Reproduce the text of the material below word for word, leaving out the pictures.

◆ ◆ ◆ ◆

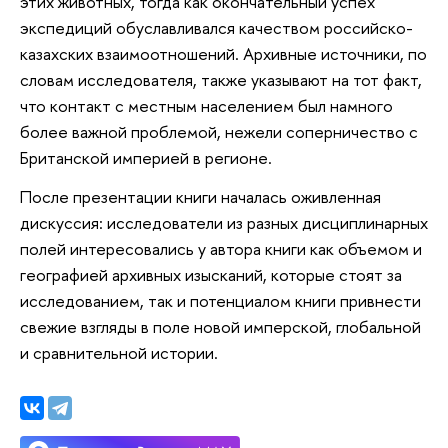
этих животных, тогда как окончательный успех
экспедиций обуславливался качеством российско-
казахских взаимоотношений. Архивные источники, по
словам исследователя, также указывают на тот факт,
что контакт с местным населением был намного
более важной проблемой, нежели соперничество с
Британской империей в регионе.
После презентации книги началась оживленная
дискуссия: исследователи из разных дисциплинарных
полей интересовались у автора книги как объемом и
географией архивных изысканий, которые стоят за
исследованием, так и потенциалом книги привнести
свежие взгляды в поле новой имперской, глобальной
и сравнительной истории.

◆ ◆ ◆ ◆

**Task solution**.
этих животных, тогда как окончательный успех
экспедиций обуславливался качеством российско-
казахских взаимоотношений. Архивные источники, по
словам исследователя, также указывают на тот факт,
что контакт с местным населением был намного
более важной проблемой, нежели соперничество с
Британской империей в регионе.
После презентации книги началась оживленная
дискуссия: исследователи из разных дисциплинарных
полей интересовались у автора книги как объемом и
географией архивных изысканий, которые стоят за
исследованием, так и потенциалом книги привнести
свежие взгляды в поле новой имперской, глобальной
и сравнительной истории.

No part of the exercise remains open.